Yamaneko Project History

This initiative started in May 2003 with five members: Piet Hut, Sukanya Chakrabarti, Rajesh Kasturirangan, Jon Lindsay and Leonore Wigger. It began with an e-mail that Piet sent to the four others. He asked if we were interested in forming a group that explored experience in a quasi-scientific way, or as he put it, to think of life as a lab. We all agreed to a six-month "experiment". During this period, every week or so all of us performed a simple experiential exercise (like the subject-object reversal outlined here) and then wrote our reports based on these exercises, along with any meta-reflections.

At the end of this period, in late October 2003, the five of us met in Princeton, and we decided to extend our project for another six months. We also felt that more viewpoints would be welcome, so four people were invited to join our group, of whom two are with us today, Veronique Foti and Jeff Thompson. We also felt that our group needed more structure than we had imposed on ourselves so far and so we decided to read Time, Space and Knowledge (henceforth TSK) by Tarthang Tulku, a Tibetan Teacher based in Berkeley. The views expressed in TSK were closest to our own vision of a non-dogmatic approach to existential questions. Our goal was to read a chapter of TSK every week. We also created a structured format where each person would write a lab report according to our guidelines and then one person would summarize that week's output to the rest of the group.

The discussion of the exercises in TSK provoked many interesting questions, some philosophical, some scientific and others more metaphysical. TSK's vision questions all of the normal assumptions that we make about reality, and in its radical version, it challenges the reality of everything we take for granted, even something as seemingly solid as a rock. After all, a rock is a rock, right? If you kick it, you get hurt, what could be more certain than that? While one can, at an intellectual level, agree that the rock is "empty", to use a Buddhist phrase, how can we see the emptiness of the rock directly? Such questions kept us busy for another six months. We did not arrive at a consensus, but it was clear that the questions were getting more and more interesting. On the flip side, the lab report format we had developed turned out to be too constrictive at this stage of our exploration and it was discontinued.

After reading TSK, we met again in Princeton in April 2004. At that time we felt that the group had a better grasp of the core problems, but more work was needed before we could see the issues concretely. There was still the question of a universal methodology that was clearly science-like in its structure. At that time Piet said that he would be happy to take a shot at delineating a science-like method and that he would write a book if the rest of us were willing to read it. We agreed to read it and comment on it for the next six months and also invited another person to join us: Edita Zlatic.

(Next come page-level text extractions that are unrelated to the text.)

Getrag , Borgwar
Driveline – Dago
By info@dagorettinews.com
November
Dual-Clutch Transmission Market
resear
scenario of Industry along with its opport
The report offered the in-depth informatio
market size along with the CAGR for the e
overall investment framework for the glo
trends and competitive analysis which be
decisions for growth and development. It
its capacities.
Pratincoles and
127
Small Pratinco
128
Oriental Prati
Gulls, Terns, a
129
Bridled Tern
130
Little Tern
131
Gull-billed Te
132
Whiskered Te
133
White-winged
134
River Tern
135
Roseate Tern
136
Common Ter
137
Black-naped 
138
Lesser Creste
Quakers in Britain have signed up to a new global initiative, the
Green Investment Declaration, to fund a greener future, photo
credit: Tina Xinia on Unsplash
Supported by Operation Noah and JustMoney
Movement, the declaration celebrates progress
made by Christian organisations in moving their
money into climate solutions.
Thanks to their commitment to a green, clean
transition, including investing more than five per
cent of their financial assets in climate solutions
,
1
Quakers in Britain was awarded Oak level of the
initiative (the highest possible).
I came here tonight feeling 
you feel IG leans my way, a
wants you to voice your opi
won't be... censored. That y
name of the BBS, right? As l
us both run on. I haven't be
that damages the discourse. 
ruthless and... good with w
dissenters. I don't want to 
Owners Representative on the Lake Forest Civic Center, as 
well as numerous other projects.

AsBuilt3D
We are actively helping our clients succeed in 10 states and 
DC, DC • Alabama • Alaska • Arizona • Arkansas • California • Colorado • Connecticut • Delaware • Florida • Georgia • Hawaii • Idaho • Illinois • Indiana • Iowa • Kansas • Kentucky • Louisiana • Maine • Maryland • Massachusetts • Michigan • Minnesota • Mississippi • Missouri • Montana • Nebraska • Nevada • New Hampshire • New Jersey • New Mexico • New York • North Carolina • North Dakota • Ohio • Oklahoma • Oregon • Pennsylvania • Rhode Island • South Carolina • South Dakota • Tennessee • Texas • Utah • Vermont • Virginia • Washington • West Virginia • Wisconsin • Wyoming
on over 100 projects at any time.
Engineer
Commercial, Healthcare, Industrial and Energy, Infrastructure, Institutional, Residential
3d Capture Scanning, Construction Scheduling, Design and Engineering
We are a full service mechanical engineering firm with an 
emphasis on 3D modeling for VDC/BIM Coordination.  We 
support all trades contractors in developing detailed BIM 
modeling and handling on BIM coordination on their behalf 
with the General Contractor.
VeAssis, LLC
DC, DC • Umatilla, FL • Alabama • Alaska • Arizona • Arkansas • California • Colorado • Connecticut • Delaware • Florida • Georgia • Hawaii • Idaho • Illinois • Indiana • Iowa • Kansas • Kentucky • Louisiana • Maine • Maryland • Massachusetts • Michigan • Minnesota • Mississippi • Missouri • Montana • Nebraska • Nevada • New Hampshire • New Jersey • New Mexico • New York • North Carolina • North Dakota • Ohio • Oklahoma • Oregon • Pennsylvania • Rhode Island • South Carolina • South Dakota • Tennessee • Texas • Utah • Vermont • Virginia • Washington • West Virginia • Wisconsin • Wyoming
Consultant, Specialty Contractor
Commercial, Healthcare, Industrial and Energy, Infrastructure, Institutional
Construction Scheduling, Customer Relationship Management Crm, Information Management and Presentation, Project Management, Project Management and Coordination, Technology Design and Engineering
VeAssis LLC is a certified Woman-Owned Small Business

During the summer and early fall of 2004, we read Piet's book chapter by chapter, giving him feedback, while reflecting upon how to conduct an open-ended inquiry into reality. In his book Piet started with science as we know it now (which is driven by the science of matter) and ended with what science might look like after many centuries. His book (available here) illustrates our ongoing effort to develop a science-like approach to fundamental existential questions.

When we met in Princeton in early November 2004, we agreed that our collective understanding had reached a stage that was communicable to others. The website that you are looking at now is the consensus view as we see it at this moment in time. We hope that the combined effort of people asking questions worldwide in a transparent and open format will help us accelerate the process of discovering the principles underlying reality as such. Perhaps this is too ambitious a goal, but we are sure that it will be a great journey. We look forward to sharing our adventure with you.